Current machine learning approaches are not fit to optimize the movement of people or goods around the globe. These systems fail to predict the future of an increasingly complex and volatile economy.
Causal AI separates signal from noise in dynamic, complex time-series data, enabling transportation and logistics companies to forecast and control the future.
Transport and logistics companies operate vast, geographically diverse networks. Inefficiencies can easily creep in, and opportunities can go unnoticed. Organizations can look to Machine Learning to reveal value in their data, but current AI techniques are often inadequate:
Forecasts based on standard machine learning techniques only extrapolate from historical trends, making them fragile to new market entrants, product line changes and macroeconomic shocks. causaLens uncovers the true causal structure behind the supply chain to create predictive causal models for any supply chain metrics. These models autonomously adapt up to three times faster than current state-of-the-art machine learning to disruptions in the marketplace. CausalNet, causaLens’ proprietary inference engine, delivers actionable insights that include but also go beyond just SKU predictions and sales forecasts, directly solving business problems by, for example, providing dynamically updated optimal warehouse layouts.
Volatility in the freight industry, driven by financial and trade turbulence, implies an enormous premium for accurate changepoint detection.

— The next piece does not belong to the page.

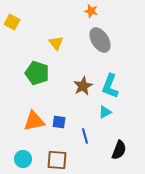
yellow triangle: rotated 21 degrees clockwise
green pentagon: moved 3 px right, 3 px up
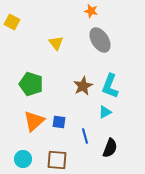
green pentagon: moved 6 px left, 11 px down
orange triangle: rotated 30 degrees counterclockwise
black semicircle: moved 9 px left, 2 px up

Current predictive methods rely on historical statistics and are therefore often caught out by new behaviours. causaLens uses cutting-edge AI Causal Discovery to uncover the true structure behind freight rates, taking into account the evolving relationships between shipping cycles, consumer sentiment and macroeconomic changes. CausalNet, causaLens’ proprietary inference engine, delivers actionable insights to directly optimise business KPIs, such as how to simultaneously satisfy all bookings whilst maximising margins.
Last mile and on-demand delivery present challenges as well as opportunities. The secular trend towards e-commerce implies significant growth potential, but consumers have high standards and competition is fierce. AI promises logistics companies an edge, but current machine learning solutions are business blind, with results that are often not directly actionable. causaLens’ solution includes, but goes beyond, dynamic demand forecasting. CausalNet, our proprietary inference engine, directly solves delivery problems. For example, it can autonomously determine the optimal allocation of orders across the fleet in real time.